§ RECORDS FOR THIS TASK:
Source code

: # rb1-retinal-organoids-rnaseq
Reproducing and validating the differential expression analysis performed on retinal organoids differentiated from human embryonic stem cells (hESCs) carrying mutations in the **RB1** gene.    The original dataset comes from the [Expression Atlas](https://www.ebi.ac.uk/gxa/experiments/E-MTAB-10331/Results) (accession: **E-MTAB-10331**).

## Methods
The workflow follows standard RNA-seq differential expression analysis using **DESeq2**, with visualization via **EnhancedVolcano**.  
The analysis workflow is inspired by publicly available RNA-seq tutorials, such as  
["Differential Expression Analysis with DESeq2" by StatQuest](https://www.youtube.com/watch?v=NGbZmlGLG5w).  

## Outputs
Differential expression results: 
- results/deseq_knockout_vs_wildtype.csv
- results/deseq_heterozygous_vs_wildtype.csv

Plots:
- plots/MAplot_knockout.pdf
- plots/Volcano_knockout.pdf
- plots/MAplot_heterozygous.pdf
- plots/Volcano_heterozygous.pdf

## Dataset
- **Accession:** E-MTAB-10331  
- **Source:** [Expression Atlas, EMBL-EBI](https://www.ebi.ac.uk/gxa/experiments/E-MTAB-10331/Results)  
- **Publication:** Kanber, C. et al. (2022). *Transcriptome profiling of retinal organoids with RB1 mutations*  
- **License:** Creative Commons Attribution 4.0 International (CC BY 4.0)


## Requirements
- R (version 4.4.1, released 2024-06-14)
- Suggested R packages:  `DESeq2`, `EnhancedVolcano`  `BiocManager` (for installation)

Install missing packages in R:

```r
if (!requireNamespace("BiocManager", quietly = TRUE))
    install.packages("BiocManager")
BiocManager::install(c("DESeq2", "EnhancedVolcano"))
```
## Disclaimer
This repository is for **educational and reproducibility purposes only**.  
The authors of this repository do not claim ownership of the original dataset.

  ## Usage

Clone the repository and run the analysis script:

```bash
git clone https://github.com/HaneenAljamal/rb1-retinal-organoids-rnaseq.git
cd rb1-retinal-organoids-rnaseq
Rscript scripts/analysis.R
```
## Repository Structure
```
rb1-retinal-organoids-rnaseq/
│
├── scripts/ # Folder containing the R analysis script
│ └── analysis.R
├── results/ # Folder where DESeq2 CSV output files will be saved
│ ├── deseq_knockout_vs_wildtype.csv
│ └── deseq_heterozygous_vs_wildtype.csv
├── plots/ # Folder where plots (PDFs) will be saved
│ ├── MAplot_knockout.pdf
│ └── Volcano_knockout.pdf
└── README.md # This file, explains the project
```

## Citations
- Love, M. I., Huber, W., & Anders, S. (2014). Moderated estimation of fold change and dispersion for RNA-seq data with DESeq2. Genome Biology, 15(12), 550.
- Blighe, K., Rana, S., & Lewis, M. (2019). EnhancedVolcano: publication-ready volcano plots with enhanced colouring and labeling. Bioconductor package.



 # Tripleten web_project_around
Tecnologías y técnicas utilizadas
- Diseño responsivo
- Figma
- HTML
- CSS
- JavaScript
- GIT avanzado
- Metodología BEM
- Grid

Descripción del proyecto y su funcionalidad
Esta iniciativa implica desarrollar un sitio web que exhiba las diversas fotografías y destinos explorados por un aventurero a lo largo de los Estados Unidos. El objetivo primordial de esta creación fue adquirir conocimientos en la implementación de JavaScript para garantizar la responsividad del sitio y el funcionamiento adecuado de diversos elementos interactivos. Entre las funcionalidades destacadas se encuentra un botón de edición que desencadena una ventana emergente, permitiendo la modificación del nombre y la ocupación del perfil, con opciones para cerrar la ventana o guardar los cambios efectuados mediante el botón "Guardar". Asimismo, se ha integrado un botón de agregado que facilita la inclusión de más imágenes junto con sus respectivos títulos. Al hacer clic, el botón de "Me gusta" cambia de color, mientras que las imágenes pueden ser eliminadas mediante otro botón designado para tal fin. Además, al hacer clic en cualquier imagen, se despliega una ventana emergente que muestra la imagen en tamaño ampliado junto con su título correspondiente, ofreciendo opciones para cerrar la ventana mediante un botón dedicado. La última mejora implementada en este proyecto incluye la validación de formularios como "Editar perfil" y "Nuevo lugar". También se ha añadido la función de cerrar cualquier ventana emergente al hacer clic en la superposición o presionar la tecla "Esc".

§ WORK TASK:
Every line of the records that includes the word "JavaScript" should be gathered.

§ THE COMPLETED TASK:
- JavaScript
Esta iniciativa implica desarrollar un sitio web que exhiba las diversas fotografías y destinos explorados por un aventurero a lo largo de los Estados Unidos. El objetivo primordial de esta creación fue adquirir conocimientos en la implementación de JavaScript para garantizar la responsividad del sitio y el funcionamiento adecuado de diversos elementos interactivos. Entre las funcionalidades destacadas se encuentra un botón de edición que desencadena una ventana emergente, permitiendo la modificación del nombre y la ocupación del perfil, con opciones para cerrar la ventana o guardar los cambios efectuados mediante el botón "Guardar". Asimismo, se ha integrado un botón de agregado que facilita la inclusión de más imágenes junto con sus respectivos títulos. Al hacer clic, el botón de "Me gusta" cambia de color, mientras que las imágenes pueden ser eliminadas mediante otro botón designado para tal fin. Además, al hacer clic en cualquier imagen, se despliega una ventana emergente que muestra la imagen en tamaño ampliado junto con su título correspondiente, ofreciendo opciones para cerrar la ventana mediante un botón dedicado. La última mejora implementada en este proyecto incluye la validación de formularios como "Editar perfil" y "Nuevo lugar". También se ha añadido la función de cerrar cualquier ventana emergente al hacer clic en la superposición o presionar la tecla "Esc".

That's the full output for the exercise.